So today I went shopping for a simple, but elegant, black dress. One that I could, with the use of the right accessories, make formal or casual. One that would last me the rest of my life. The cut of the dress wasn't important to me, though I had hoped to find one like the one Diane Keaton wore in "Something's Gotta Give". And I had hoped to buy "made in America", a designation that means more to me now.
Now I'm not a real lover of shopping. I tend to favor one stop shopping, rarely taking the time to price compare. I generally know what I'm looking for and have a vague price range in mind when I head out. I don't like spending time poring over racks and racks of clothes. Nor do I like taking off and putting on clothes more than the once in the evening in preparation for bed and in the morning for the day's activities. If I know I'm going to be trying on clothes, I need to go into the dressing room with several items. I won't go to all that trouble for one item. And lastly, I really, really, hate salespeople who hover.
The best place to shop and meet all my criteria is the mall, a place I generally avoid. I started at Von Maur, slightly pricey but past excursions there have been successful. I found several black dresses and selected five to try on.
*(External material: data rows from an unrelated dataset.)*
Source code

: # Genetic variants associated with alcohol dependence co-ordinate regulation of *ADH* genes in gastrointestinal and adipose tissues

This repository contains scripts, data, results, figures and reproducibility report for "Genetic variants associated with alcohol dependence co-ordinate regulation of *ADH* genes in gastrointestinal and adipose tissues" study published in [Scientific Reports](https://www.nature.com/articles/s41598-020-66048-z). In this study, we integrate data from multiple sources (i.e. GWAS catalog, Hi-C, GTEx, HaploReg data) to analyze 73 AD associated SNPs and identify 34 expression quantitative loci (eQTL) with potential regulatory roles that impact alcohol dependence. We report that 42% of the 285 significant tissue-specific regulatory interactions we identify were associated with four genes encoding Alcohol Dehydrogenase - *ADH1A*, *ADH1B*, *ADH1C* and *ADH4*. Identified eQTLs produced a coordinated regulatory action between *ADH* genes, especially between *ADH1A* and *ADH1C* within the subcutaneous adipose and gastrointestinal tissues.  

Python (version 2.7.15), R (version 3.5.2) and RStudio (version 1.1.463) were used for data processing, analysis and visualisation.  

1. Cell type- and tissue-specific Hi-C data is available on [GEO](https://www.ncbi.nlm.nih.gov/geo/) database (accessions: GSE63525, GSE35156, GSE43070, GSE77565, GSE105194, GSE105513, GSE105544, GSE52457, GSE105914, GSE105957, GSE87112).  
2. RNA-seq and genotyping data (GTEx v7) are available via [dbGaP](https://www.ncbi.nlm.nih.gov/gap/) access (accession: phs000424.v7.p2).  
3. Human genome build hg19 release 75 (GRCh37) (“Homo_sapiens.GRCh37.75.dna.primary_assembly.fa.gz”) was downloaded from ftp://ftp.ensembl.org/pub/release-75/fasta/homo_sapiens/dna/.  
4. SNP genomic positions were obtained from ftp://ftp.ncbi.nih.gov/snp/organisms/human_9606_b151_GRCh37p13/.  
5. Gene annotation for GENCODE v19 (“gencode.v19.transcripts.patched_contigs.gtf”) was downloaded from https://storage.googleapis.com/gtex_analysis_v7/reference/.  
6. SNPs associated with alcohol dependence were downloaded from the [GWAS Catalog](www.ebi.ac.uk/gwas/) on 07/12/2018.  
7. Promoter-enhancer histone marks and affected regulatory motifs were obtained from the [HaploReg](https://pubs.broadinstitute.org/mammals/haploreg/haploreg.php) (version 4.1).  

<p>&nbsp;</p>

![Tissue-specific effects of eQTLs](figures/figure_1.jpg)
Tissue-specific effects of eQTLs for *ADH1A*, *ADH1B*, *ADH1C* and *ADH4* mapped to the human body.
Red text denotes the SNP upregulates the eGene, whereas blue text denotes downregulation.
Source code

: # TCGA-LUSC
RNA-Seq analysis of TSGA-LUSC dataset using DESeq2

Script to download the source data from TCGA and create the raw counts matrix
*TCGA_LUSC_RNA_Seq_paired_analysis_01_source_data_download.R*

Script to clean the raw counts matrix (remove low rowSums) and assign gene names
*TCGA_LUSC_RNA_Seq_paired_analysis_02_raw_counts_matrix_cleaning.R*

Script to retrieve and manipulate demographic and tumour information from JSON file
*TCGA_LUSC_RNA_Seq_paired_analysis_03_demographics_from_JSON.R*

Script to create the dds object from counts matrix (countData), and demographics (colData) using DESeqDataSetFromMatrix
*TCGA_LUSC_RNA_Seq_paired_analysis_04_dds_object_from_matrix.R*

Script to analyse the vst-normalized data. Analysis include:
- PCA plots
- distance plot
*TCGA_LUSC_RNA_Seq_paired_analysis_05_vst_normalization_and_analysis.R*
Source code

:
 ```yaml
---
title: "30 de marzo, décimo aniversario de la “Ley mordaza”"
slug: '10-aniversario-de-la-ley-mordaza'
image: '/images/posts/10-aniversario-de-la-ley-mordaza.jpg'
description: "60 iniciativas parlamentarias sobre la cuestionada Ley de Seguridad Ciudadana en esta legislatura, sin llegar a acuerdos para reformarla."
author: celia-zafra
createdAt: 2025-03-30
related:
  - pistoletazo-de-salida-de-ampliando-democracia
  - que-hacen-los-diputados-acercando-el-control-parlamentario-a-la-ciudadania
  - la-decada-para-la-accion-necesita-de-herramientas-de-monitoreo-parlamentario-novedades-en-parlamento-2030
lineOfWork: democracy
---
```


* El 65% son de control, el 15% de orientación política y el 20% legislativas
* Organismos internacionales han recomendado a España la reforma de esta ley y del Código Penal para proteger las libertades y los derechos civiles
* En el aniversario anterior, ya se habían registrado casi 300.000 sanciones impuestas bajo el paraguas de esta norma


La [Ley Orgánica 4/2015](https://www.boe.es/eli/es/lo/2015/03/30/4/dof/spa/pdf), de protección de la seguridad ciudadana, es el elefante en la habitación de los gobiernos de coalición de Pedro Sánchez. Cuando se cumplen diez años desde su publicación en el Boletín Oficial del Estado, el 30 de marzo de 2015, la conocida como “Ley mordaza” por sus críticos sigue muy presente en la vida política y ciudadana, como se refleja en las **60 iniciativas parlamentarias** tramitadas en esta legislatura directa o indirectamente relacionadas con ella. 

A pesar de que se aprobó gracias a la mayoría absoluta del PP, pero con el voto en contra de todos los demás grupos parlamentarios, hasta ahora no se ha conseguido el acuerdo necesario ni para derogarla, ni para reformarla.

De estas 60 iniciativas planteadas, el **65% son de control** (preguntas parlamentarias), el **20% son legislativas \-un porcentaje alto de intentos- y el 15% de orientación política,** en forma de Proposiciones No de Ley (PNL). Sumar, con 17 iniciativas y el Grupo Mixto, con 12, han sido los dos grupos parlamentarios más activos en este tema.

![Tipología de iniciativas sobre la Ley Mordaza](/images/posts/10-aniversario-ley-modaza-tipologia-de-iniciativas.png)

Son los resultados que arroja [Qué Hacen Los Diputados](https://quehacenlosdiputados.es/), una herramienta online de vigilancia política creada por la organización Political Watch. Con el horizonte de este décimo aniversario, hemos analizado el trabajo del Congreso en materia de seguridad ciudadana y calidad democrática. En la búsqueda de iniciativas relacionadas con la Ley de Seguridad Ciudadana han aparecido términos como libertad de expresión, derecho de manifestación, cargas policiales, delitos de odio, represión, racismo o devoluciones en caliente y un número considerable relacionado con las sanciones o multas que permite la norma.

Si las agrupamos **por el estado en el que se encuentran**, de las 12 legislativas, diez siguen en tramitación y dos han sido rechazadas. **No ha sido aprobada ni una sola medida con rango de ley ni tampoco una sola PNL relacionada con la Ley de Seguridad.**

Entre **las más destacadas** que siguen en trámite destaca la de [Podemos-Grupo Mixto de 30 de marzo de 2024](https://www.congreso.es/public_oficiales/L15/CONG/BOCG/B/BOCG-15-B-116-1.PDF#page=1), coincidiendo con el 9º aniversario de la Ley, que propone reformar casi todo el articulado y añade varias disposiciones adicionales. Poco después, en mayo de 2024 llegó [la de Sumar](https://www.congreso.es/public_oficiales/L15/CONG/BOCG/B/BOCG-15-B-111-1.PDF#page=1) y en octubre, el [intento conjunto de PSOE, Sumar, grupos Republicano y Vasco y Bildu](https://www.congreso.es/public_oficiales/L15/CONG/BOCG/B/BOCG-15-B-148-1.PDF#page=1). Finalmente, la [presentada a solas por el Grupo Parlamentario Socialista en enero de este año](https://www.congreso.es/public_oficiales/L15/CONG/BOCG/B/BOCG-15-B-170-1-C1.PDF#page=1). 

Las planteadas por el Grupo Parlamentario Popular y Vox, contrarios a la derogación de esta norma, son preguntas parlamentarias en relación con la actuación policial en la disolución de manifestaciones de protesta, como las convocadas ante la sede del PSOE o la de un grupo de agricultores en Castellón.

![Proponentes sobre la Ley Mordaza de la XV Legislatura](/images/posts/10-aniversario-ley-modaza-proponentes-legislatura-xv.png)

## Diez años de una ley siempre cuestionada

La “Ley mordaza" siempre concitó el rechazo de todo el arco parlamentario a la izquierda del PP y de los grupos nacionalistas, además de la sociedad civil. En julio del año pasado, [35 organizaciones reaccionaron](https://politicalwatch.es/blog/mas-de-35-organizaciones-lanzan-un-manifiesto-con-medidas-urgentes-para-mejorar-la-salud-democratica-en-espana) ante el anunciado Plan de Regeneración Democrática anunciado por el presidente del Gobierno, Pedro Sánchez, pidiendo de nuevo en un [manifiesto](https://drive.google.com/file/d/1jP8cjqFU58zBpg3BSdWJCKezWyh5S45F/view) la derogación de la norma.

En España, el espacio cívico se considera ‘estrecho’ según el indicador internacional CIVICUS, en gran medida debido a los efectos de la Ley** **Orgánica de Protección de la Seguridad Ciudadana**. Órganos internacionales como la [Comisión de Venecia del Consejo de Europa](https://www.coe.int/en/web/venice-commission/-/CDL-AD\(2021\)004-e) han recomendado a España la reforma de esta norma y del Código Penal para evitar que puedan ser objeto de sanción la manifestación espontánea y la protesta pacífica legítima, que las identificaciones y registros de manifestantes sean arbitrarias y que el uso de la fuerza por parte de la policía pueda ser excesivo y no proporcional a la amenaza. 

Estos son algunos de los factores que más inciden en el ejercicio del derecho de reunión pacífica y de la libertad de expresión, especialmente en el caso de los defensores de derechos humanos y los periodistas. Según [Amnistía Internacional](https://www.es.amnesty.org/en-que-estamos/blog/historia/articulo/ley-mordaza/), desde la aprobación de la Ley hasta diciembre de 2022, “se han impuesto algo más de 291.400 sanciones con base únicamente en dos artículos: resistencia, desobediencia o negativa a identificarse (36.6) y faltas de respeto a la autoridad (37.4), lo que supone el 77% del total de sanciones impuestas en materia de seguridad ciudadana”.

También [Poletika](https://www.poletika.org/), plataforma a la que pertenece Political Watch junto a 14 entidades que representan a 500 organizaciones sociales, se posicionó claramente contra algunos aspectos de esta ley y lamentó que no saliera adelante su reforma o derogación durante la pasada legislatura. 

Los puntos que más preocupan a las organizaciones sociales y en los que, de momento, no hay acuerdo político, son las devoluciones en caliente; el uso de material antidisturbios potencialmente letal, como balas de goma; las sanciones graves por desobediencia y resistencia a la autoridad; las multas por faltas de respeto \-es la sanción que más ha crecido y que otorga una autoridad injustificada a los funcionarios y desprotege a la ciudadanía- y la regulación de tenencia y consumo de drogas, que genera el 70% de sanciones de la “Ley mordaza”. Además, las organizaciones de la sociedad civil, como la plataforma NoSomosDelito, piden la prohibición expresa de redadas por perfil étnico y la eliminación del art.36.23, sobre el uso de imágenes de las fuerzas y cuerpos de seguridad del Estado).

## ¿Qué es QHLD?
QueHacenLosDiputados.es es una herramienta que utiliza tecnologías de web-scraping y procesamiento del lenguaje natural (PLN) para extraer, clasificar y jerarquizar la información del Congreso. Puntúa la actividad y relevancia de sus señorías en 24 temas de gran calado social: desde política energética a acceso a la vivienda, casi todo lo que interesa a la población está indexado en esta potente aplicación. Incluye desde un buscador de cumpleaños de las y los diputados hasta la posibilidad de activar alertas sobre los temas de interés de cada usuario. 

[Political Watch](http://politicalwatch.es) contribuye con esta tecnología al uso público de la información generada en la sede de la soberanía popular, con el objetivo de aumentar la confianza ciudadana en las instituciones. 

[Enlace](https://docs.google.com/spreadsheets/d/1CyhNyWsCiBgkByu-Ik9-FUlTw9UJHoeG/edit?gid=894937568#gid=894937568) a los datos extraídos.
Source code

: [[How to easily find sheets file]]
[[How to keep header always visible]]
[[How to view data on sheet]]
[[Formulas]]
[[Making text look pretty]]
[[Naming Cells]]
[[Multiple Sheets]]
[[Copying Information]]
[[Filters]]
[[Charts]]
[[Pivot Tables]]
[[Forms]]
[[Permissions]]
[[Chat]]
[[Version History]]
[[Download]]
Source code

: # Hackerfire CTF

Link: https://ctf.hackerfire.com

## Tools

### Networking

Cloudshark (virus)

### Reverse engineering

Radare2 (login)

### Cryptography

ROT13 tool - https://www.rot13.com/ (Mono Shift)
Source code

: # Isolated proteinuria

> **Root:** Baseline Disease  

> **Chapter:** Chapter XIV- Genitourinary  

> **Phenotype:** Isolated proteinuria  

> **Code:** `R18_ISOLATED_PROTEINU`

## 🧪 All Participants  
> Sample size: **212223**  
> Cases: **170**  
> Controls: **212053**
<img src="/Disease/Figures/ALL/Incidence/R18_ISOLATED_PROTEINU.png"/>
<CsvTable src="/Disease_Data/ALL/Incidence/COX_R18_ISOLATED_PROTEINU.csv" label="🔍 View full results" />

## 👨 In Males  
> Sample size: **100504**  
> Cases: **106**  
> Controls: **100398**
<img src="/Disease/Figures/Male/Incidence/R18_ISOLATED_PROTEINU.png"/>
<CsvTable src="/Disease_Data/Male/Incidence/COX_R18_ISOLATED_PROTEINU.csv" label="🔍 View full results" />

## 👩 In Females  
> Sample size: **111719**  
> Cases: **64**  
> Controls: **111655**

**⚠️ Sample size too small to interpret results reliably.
Tell me, how is it that a dress can look fine on the hanger and on me add twenty pounds? You've got to understand, there wasn't a huge difference from one dress to the other. Most had rounded necklines, some lower than others. Most were of the sheath variety with a slightly fitted waist. Most were sleeveless though a few were three quarter length. One after the other went on and then off. All of them made me look dowdy. Yes, I am 61 but at 5'9", 138 pounds, and more toned than I've been in years, there is no excuse or reason to settle for dowdy. I finally asked the salesperson to get me one of the dresses in a size 8, rather than the 10's I tried. It did fit better but I had to ask myself, would this dress be wearable if I gained five pounds? The answer was no. And none of the dresses were "made in America". In fact, when asked, I was informed that there were no black dresses in the store that were made in America!
Already not in good spirits, I left Von Maur in one worse and headed for the not as pricey but with a slightly larger selection Macy's. After wandering through various sections (clothes were grouped by designer) of the ladie's department, I found another six dresses to try on. One after the other I put them on and took them off, rejecting the unflattering fits of all but one. That one had potential. I put it aside, finished trying on the others and put it on yet again. Did it resemble the Diane Keaton dress I had hoped for? No. Did it fit and flatter my figure. Yes, kind of. It is sleeveless and while I've been working to firm up my arms, they are, after all, sixty-one years old and gravity has done its job. I'd rather avoid sleeveless but not this time. I figure I can add a colorful shawl to cover the arms. The length was slightly above the knees, a length I can live with. Was the dress made in America? No. Made in China. Did it meet my price range? Yes. After some internal debate, I decided to get the dress. Though not perfect, it will do. I know, I settled, but like I said, I really don't like to shop.
So, there was a time when I could find attractive clothes in numbers that far exceeded my budget and my need. Most of these clothes not only fit but flattered. Or at least I thought they did. Truth be told, many were not particularly comfortable or practical, but I accepted that as part of the cost for looking good and being stylish. The most uncomfortable or most difficult to care for didn't last past one or two wearings and that, too, I accepted. I didn't consider the money I wasted. Neither did I consdier where my clothing was made. Now I wonder. Did they really fit and flatter? Or was I fulfilling a different set of criteria, seeing with a different set of eyes? A set that saw being in style, wearing a name brand, owning what I thought everyone else wanted to wear the most important criteria. Did that define flattering? Maybe then, but not now. At sixty-one, my clothes have to be functional, lasting, flattering, priced right, and easy care. Criteria I can meet with a bit of effort on my part. I'd also like my clothes to be made in America but that may only happen when I make them for myself.